= TASK GOAL =
The required result is a copy of each line below in which "перерешить" appears.

--------------------

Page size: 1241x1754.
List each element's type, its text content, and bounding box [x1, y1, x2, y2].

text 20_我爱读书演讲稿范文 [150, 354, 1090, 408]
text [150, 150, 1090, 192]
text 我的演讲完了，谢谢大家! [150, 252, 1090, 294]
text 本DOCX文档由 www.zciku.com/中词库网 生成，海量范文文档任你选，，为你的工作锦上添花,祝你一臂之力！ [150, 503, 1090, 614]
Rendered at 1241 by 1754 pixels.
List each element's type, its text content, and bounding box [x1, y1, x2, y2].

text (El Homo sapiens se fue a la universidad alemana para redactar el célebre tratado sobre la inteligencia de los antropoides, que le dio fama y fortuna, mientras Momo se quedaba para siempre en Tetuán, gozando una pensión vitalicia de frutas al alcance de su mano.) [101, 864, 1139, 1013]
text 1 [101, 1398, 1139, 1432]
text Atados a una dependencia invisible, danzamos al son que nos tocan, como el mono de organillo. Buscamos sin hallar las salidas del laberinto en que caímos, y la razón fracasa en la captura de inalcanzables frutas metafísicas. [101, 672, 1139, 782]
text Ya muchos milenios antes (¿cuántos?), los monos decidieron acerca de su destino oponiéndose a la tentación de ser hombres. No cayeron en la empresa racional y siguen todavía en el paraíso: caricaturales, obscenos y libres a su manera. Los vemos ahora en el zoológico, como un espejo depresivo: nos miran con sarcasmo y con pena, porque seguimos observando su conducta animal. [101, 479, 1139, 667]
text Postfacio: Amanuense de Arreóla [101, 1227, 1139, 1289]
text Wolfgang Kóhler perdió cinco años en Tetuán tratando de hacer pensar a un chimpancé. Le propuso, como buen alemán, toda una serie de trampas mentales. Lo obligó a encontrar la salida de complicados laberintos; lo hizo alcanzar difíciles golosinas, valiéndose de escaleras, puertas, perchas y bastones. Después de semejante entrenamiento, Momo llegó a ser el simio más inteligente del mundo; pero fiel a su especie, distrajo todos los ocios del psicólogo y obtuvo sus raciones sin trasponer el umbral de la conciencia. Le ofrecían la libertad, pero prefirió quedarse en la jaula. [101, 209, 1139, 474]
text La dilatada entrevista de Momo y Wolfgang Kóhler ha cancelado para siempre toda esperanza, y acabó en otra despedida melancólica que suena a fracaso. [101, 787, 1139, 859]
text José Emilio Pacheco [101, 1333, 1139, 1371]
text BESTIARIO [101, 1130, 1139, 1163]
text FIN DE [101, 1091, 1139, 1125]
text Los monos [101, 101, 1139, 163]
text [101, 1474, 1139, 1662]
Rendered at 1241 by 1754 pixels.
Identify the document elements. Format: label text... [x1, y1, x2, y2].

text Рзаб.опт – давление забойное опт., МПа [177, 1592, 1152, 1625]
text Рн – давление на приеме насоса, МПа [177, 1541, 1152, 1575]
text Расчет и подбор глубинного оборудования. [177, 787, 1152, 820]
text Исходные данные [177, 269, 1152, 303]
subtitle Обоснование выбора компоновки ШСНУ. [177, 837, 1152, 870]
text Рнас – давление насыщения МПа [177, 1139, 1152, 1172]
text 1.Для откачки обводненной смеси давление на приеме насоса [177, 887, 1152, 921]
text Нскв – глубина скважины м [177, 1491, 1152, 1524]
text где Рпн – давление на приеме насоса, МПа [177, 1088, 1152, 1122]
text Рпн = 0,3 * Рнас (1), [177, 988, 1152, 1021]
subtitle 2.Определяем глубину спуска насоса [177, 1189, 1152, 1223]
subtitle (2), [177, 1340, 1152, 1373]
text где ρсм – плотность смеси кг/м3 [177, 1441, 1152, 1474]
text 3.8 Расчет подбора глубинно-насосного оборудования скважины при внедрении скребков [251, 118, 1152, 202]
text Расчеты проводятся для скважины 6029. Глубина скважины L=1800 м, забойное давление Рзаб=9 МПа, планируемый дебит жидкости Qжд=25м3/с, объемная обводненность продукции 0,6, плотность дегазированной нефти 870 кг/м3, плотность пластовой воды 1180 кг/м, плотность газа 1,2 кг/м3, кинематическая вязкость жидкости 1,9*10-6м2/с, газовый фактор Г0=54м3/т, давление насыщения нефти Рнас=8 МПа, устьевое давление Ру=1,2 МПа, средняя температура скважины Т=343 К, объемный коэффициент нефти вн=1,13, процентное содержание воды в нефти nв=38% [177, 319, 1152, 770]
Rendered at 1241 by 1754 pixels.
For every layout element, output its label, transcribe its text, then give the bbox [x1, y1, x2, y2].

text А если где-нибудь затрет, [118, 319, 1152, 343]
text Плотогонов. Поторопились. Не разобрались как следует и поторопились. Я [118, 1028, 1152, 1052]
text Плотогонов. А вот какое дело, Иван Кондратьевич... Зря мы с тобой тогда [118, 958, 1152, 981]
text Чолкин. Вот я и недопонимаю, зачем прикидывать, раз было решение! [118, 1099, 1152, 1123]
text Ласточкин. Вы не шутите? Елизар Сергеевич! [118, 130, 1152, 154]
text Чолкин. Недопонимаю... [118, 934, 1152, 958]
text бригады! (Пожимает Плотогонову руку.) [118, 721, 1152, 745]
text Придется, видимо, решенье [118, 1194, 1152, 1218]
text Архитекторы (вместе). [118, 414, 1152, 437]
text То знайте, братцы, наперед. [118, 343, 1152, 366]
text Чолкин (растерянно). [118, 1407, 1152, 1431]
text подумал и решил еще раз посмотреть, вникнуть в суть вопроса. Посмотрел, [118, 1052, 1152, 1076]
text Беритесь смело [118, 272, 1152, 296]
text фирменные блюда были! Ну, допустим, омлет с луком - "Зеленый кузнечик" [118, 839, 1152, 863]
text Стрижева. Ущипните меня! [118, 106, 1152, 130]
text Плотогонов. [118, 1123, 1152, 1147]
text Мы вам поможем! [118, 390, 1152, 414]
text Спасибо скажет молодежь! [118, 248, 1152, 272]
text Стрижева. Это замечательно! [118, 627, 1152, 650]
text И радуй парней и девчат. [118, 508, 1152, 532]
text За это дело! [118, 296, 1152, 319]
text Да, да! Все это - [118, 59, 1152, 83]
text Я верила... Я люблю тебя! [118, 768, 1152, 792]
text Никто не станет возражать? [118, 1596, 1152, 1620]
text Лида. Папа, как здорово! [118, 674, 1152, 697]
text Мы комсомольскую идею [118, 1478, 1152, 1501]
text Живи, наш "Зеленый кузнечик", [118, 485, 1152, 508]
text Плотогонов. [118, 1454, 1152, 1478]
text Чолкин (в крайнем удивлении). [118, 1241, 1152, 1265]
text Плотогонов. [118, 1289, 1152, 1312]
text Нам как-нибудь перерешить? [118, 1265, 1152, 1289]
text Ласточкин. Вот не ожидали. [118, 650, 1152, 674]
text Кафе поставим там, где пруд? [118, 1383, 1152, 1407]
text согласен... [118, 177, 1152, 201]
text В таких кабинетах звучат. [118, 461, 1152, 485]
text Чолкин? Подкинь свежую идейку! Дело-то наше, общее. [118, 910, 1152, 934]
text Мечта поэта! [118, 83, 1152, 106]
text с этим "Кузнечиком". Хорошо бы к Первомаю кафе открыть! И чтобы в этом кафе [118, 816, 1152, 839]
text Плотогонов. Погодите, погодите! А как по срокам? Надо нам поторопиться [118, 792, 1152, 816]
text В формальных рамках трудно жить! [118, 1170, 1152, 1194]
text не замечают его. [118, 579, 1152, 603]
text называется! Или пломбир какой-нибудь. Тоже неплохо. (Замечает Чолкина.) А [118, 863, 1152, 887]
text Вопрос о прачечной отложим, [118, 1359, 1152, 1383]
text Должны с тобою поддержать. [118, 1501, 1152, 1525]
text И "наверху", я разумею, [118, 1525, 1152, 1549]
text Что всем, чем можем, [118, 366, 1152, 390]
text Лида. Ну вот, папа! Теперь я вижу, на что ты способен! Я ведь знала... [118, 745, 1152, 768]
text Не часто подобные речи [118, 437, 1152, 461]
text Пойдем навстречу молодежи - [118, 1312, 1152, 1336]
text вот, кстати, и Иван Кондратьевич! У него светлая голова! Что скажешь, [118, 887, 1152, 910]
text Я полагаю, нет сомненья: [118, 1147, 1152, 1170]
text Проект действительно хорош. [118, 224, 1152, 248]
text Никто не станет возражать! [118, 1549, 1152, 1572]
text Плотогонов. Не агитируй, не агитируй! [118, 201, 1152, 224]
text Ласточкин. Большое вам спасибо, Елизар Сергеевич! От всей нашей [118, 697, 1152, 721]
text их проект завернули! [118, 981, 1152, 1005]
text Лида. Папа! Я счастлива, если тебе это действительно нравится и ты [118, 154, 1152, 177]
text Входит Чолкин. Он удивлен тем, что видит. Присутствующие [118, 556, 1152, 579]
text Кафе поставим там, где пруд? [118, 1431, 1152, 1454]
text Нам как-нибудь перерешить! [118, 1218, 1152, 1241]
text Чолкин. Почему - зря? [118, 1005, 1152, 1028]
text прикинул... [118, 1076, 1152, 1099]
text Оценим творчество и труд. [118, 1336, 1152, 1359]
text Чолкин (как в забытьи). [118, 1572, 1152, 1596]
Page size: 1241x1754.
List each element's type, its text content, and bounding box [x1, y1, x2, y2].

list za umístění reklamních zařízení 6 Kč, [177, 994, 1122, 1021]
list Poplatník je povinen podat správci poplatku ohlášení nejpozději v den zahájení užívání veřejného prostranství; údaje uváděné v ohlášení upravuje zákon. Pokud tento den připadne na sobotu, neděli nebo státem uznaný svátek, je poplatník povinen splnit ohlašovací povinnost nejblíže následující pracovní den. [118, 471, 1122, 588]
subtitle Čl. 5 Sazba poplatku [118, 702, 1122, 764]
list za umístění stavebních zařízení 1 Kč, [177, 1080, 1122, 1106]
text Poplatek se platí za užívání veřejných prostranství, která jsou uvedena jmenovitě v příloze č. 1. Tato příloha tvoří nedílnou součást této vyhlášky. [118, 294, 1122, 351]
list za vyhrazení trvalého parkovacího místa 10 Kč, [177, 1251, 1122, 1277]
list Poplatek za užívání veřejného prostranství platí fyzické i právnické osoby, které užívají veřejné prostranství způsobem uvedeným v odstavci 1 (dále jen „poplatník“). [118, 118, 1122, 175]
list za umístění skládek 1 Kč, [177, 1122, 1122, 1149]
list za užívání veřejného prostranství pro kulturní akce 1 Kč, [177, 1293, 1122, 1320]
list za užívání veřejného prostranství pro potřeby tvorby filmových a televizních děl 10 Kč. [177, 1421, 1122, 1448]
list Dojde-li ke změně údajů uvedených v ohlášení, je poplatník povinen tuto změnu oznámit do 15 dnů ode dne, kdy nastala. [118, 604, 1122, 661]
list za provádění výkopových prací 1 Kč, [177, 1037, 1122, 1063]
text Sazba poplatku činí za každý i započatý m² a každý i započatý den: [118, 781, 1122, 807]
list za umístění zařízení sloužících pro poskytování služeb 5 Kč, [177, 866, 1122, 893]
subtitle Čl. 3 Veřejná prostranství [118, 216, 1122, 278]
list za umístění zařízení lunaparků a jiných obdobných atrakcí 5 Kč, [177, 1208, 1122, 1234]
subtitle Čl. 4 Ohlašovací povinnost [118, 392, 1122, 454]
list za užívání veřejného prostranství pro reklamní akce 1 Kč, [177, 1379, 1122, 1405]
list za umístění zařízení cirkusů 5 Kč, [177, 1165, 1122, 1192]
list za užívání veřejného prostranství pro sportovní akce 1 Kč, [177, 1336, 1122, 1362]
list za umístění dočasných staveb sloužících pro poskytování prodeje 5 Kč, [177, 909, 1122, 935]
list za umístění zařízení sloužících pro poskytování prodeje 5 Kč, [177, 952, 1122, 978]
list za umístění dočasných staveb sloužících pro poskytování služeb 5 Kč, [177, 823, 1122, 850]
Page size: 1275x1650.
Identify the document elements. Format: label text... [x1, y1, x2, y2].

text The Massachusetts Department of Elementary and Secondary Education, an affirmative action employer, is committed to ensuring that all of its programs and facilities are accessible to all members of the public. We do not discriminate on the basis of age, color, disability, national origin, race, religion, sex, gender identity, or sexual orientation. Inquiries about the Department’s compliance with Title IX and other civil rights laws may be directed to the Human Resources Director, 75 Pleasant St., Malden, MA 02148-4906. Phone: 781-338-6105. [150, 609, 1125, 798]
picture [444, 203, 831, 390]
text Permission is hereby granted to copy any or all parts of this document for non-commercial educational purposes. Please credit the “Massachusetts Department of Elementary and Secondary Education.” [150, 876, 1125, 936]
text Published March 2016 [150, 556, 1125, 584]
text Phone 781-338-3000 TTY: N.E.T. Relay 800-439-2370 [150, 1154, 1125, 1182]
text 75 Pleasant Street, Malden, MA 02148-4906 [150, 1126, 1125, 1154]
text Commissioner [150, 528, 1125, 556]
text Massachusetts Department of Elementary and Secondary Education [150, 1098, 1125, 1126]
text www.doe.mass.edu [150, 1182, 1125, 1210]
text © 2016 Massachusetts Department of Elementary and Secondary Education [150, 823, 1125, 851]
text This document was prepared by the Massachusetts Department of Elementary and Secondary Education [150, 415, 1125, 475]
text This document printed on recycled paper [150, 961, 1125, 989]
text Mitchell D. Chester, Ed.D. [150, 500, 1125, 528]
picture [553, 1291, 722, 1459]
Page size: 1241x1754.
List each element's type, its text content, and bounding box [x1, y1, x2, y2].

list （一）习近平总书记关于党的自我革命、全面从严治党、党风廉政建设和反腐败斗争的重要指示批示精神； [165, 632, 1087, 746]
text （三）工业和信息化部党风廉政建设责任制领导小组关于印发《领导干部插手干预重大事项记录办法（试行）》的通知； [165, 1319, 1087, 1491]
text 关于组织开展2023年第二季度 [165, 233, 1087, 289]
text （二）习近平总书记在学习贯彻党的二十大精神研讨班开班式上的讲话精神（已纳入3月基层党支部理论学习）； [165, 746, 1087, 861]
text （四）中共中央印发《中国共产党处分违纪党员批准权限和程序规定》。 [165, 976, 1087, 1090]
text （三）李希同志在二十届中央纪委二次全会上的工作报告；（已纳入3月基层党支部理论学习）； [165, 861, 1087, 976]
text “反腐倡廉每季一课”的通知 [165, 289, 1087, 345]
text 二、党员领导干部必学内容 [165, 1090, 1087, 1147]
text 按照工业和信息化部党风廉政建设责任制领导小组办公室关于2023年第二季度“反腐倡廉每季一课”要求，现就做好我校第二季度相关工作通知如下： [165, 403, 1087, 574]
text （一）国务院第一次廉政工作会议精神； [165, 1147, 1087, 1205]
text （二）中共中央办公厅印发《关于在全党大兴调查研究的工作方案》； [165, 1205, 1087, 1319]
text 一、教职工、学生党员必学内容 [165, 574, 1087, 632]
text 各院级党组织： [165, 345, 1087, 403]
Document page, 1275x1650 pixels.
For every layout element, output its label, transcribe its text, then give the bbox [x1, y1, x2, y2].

--------------------

= RESULT OF THE EXERCISE =
text Нам как-нибудь перерешить? [118, 1265, 1152, 1289]
text Нам как-нибудь перерешить! [118, 1218, 1152, 1241]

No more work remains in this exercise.